- Mount Bullock Location within British Columbia
- Interactive map of Mount Bullock

Highest point
- Elevation: 629 m (2,064 ft)
- Prominence: 504 m (1,654 ft)
- Parent peak: Marion Peak (665 m)
- Listing: Mountains of British Columbia
- Coordinates: 50°57′42″N 127°06′37″W﻿ / ﻿50.96167°N 127.11028°W

Geography
- Location: British Columbia, Canada
- District: Range 1 Coast Land District
- Parent range: Pacific Ranges
- Topo map: NTS 92L14 Bradley Lagoon

= Mount Bullock =

Mountain in British Columbia, Canada

Mount Bullock, 36 km northeast of Port Hardy, is a mountain in the Central Coast region of British Columbia, Canada, standing on the north side of the lower reaches of Actaeon Sound, which is a sidewater of Drury Inlet.
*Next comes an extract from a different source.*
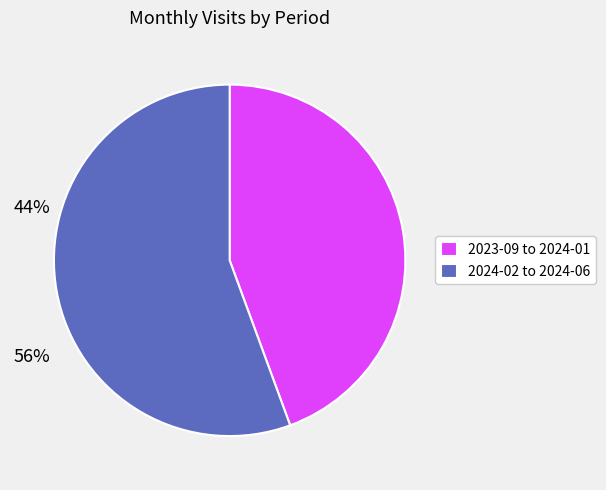

Which category has the smallest portion of the pie?

2023-09 to 2024-01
Lee Lake is to its north, the Bond Peninsula immediately south.

==Name origin==
The mountain is listed in Burns Naval Biography, publ. 1849. Dove Island nearby, at the entrance to Actaeon Sound via Actress Passage, is believed to have been named for the gunboat HMS Dove, commanded by Lieut. Cdr James Bullock, which was deployed as tender to HMS Actaeon in the East Indies and Chinese waters in later years.